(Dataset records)
........

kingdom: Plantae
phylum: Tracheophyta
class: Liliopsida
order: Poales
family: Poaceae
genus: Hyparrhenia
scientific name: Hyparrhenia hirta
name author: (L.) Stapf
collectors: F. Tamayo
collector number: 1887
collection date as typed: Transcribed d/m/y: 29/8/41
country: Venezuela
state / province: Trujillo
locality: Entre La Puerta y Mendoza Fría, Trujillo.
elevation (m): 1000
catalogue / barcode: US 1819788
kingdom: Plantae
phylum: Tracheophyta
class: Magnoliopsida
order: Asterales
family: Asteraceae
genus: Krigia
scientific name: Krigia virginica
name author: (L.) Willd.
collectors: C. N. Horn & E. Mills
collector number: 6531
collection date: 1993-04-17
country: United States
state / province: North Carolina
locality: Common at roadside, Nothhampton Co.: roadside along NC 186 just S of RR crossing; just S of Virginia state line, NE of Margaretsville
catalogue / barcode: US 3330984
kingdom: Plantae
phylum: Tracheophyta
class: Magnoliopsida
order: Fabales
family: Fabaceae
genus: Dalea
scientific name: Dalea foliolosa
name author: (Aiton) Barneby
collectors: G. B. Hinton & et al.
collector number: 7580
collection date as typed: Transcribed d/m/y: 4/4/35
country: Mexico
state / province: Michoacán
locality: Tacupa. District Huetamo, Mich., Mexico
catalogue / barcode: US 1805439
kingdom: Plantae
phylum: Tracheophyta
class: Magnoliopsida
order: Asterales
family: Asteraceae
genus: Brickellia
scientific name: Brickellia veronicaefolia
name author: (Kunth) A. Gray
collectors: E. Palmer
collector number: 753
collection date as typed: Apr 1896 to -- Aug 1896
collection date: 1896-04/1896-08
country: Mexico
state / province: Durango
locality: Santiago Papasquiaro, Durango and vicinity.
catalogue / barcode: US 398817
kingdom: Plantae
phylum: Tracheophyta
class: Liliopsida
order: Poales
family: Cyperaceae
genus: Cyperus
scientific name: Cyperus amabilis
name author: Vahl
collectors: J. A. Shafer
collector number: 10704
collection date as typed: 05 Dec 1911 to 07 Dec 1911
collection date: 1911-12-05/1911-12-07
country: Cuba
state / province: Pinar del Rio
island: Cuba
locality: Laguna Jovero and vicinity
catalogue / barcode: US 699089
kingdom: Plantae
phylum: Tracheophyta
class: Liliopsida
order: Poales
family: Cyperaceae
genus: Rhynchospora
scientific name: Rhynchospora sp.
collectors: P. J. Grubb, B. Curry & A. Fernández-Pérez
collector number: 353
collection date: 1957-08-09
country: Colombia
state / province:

........

• Work to be completed: Change "name author" to "authority" in the items from the start of the records through the line that has "collector number: 1887", and give back only those lines with everything else left as it is.

• The completed task:
kingdom: Plantae
phylum: Tracheophyta
class: Liliopsida
order: Poales
family: Poaceae
genus: Hyparrhenia
scientific name: Hyparrhenia hirta
authority: (L.) Stapf
collectors: F. Tamayo
collector number: 1887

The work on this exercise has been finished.